WHAT YOU WILL DO
Would you transcribe the line that holds "table_cell [651, 125, 819, 181]", plus every line beneath it through the end of the data, exactly and with nothing added?

[Document understanding data]
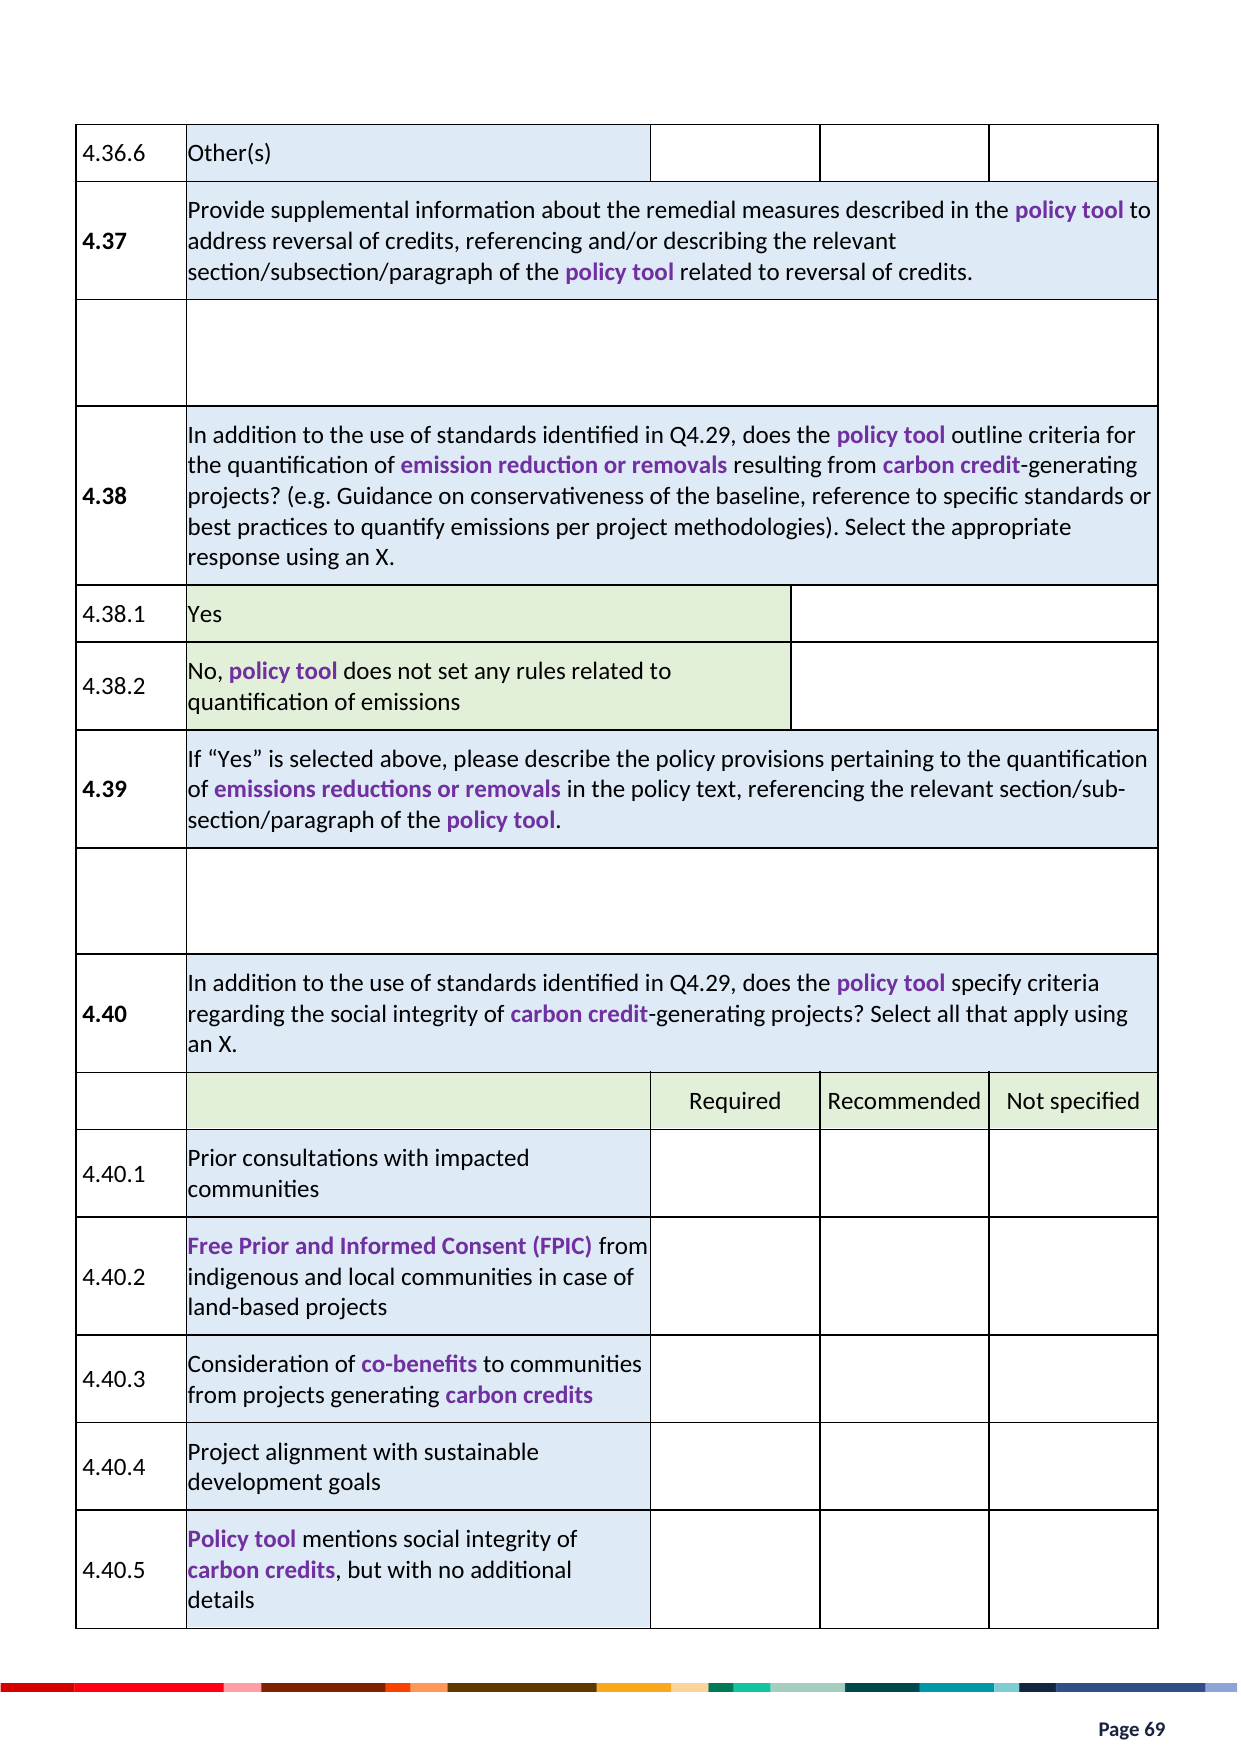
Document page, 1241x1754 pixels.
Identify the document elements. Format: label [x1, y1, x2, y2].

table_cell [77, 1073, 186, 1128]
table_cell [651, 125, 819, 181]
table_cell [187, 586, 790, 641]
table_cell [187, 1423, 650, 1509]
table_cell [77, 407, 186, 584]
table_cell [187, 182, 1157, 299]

SOLUTION
table_cell [651, 125, 819, 181]
table_cell [187, 586, 790, 641]
table_cell [187, 1423, 650, 1509]
table_cell [77, 407, 186, 584]
table_cell [187, 182, 1157, 299]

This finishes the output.